### Exercise brief:
Where a line below holds the string "input", copy that line.

(Machine-readable hardware designs)
*** Block opens ***

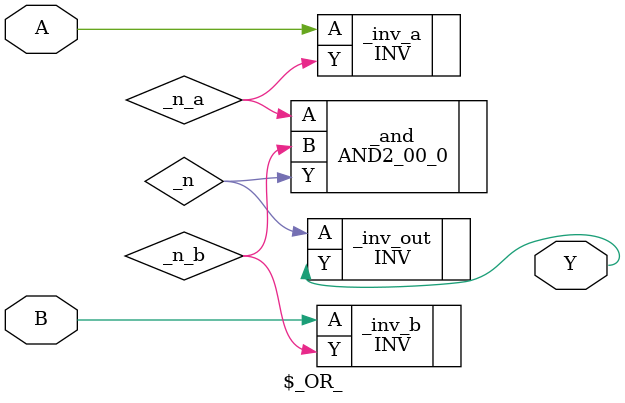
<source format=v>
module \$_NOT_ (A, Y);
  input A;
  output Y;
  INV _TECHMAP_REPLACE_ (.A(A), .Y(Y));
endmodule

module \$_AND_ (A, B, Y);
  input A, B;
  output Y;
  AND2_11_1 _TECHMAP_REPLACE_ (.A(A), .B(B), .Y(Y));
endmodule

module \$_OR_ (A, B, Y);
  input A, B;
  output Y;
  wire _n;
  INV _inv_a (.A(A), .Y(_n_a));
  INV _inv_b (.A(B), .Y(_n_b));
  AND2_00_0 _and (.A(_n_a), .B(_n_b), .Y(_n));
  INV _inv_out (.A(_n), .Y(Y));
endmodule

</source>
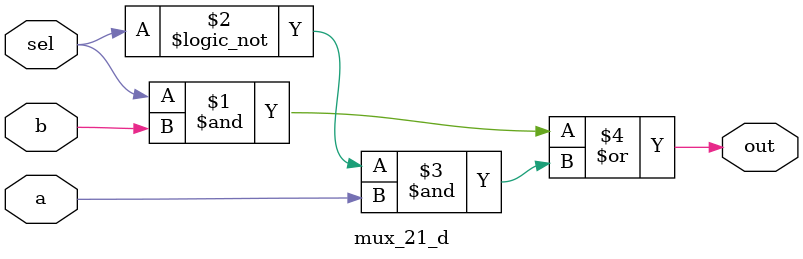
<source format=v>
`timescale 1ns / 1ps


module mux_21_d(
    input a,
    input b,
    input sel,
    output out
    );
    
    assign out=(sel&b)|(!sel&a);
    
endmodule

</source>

*** Block closes ***
*** Block opens ***

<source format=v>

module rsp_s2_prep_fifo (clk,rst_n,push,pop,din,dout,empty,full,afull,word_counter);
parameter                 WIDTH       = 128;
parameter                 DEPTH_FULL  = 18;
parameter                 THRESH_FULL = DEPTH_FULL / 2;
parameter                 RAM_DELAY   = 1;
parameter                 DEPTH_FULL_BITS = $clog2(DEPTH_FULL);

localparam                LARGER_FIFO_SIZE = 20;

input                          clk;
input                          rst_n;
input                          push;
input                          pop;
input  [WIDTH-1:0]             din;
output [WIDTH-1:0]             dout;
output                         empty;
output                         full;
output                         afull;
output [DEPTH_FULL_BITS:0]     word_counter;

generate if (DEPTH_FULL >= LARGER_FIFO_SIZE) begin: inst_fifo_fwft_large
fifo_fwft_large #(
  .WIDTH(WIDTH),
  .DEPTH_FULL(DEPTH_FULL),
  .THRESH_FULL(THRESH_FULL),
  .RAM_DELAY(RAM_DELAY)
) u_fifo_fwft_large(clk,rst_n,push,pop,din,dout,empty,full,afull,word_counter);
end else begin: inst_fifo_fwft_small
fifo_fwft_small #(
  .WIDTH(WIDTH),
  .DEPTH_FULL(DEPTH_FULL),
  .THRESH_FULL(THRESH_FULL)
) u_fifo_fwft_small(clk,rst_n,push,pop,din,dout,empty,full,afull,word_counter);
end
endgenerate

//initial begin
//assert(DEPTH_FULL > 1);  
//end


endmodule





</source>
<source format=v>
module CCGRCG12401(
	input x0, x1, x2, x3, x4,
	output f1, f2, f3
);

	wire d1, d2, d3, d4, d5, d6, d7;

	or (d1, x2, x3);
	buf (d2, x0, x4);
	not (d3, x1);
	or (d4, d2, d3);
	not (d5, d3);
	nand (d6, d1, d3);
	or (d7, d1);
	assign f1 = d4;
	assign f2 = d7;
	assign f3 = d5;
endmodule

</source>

*** Block closes ***

### Output of the task:
  input A;
  input A, B;
  input A, B;
    input a,
    input b,
    input sel,
input                          clk;
input                          rst_n;
input                          push;
input                          pop;
input  [WIDTH-1:0]             din;
	input x0, x1, x2, x3, x4,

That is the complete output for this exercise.